I have a table named user_teams which has the following columns:
id: primary key user_id: FK to users table team_id: FK to teams table effective_date: Date
I want to have a query that given a set of team ids, it gives me the count of users that currently belong to that team. The currently part is important and that’s why the effective_date
exists. For example, if user with id 1 first belonged to team with id 1, and later belonged to team with id 2, there would be two rows:
id: 1 user_id: 1 team_id: 1 effective_date: '2020-01-01' id: 2 user_id: 1 team_id: 2 effective_date: '2020-02-01'
And this user should just be counted for the team with id 2. I have the following query that accomplishes what I’m looking for, but I don’t like it because the subselect will basically go through the whole table:
SELECT ut.team_id, COUNT(*) as count FROM ( SELECT DISTINCT ON (ut.user_id) ut.* FROM user_teams ut ORDER BY ut.user_id, ujpjl.effective_date DESC ) ut WHERE ut.team_id IN (<PASSED_TEAM_IDS>)
I can’t move the WHERE inside the subselect, because if for example I were to use the previous example and I run the query for the team_id 1:
SELECT ut.team_id, COUNT(*) as count FROM ( SELECT DISTINCT ON (ut.user_id) ut.* FROM user_teams ut WHERE ut.team_id IN (1) ORDER BY ut.user_id, ujpjl.effective_date DESC ) ut
It would consider the user that at one point it was in team 1, but it no longer is.
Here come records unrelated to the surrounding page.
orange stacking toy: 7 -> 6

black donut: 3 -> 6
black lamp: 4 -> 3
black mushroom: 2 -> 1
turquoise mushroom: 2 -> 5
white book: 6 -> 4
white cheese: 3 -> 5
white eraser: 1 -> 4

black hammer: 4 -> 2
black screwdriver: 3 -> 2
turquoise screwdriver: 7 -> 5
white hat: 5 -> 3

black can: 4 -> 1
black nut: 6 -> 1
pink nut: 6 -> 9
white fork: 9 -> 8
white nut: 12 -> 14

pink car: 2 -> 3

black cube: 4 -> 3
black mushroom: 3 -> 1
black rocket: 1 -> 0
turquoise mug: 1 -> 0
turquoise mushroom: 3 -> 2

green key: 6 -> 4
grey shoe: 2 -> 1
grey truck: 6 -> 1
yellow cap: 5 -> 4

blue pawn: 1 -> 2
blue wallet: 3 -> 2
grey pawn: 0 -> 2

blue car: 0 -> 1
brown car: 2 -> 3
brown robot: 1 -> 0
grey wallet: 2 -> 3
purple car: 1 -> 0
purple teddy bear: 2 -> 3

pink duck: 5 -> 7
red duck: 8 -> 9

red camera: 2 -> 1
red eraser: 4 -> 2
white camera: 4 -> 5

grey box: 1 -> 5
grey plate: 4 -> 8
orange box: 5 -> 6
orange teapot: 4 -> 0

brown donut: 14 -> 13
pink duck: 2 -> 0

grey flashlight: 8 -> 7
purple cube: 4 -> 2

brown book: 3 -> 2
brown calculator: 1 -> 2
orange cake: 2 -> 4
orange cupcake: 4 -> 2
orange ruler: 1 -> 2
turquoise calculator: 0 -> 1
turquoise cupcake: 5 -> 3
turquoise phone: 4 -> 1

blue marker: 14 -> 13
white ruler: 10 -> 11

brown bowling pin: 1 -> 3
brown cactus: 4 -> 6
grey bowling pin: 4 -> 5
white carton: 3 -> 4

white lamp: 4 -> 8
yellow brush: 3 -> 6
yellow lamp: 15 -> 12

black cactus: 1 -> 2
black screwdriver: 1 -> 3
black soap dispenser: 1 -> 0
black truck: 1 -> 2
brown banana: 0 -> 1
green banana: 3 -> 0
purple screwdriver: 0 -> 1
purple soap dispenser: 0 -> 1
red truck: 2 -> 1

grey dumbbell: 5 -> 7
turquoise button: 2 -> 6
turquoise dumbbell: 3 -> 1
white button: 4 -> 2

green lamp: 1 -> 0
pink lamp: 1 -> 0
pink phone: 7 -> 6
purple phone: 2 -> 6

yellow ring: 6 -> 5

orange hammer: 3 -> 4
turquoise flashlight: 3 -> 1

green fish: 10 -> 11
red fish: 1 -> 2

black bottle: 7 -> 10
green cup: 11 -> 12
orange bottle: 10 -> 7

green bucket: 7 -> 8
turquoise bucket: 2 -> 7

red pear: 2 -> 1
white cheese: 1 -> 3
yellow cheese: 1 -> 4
Is there another way to make this query so that my subselect doesn’t go through all the user_teams table?
Advertisement
Answer
If you want to avoid looking at every user in the table, follow these steps:
- Find all users that play or played in the requested teams.
- Find those users’ latest entries.
- Determine those entries’ teams.
- Only keep desired teams and count.
The query:
select team_id, count(*) from ( select team_id, row_number() over (partition by user_id order by effective_date desc) as rn from user_teams where user_id in ( select user_id from user_teams where team_id in (1,2,3) ) ) ranked where rn = 1 and team_id in (1,2,3) group by team_id order by team_id;
Indexes:
create index idx1 on user_teams (team_id, user_id); create index idx2 on user_teams (user_id, effective_date, team_id);
Anyway, working this way makes sense when you have, say, 10000 users with their team history in the table, but a team has just five or ten users. This means working on a small subset of the table data. Once the ratio is less extreme, it may be quicker to simply go through the whole table, i.e. use your own query. This could still benefit from the second index, as it contains all data in the appropriate order (per user -> highest date -> team).